(Exercise aim): Under no circumstances alter the records; copy each one exactly.

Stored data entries
***

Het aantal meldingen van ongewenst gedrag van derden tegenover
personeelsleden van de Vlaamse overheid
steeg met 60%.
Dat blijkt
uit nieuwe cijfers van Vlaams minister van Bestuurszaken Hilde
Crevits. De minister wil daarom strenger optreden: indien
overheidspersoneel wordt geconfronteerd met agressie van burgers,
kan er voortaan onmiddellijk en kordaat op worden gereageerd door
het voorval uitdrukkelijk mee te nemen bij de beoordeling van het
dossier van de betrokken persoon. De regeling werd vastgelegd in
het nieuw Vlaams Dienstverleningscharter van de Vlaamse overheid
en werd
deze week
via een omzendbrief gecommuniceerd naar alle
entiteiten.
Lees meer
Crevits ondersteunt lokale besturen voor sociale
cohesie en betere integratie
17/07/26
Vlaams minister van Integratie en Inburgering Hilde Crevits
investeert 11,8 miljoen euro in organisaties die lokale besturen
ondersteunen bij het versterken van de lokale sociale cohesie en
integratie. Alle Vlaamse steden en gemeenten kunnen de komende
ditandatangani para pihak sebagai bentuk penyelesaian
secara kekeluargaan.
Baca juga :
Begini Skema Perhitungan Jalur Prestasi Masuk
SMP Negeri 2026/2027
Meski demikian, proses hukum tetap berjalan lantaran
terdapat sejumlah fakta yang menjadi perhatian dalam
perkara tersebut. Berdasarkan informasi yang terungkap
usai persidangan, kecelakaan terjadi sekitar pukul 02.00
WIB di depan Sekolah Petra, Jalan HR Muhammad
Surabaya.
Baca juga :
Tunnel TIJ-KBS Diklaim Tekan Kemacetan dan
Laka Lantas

***

(Answer box):
Het aantal meldingen van ongewenst gedrag van derden tegenover
personeelsleden van de Vlaamse overheid
steeg met 60%.
Dat blijkt
uit nieuwe cijfers van Vlaams minister van Bestuurszaken Hilde
Crevits. De minister wil daarom strenger optreden: indien
overheidspersoneel wordt geconfronteerd met agressie van burgers,
kan er voortaan onmiddellijk en kordaat op worden gereageerd door
het voorval uitdrukkelijk mee te nemen bij de beoordeling van het
dossier van de betrokken persoon. De regeling werd vastgelegd in
het nieuw Vlaams Dienstverleningscharter van de Vlaamse overheid
en werd
deze week
via een omzendbrief gecommuniceerd naar alle
entiteiten.
Lees meer
Crevits ondersteunt lokale besturen voor sociale
cohesie en betere integratie
17/07/26
Vlaams minister van Integratie en Inburgering Hilde Crevits
investeert 11,8 miljoen euro in organisaties die lokale besturen
ondersteunen bij het versterken van de lokale sociale cohesie en
integratie. Alle Vlaamse steden en gemeenten kunnen de komende
ditandatangani para pihak sebagai bentuk penyelesaian
secara kekeluargaan.
Baca juga :
Begini Skema Perhitungan Jalur Prestasi Masuk
SMP Negeri 2026/2027
Meski demikian, proses hukum tetap berjalan lantaran
terdapat sejumlah fakta yang menjadi perhatian dalam
perkara tersebut. Berdasarkan informasi yang terungkap
usai persidangan, kecelakaan terjadi sekitar pukul 02.00
WIB di depan Sekolah Petra, Jalan HR Muhammad
Surabaya.
Baca juga :
Tunnel TIJ-KBS Diklaim Tekan Kemacetan dan
Laka Lantas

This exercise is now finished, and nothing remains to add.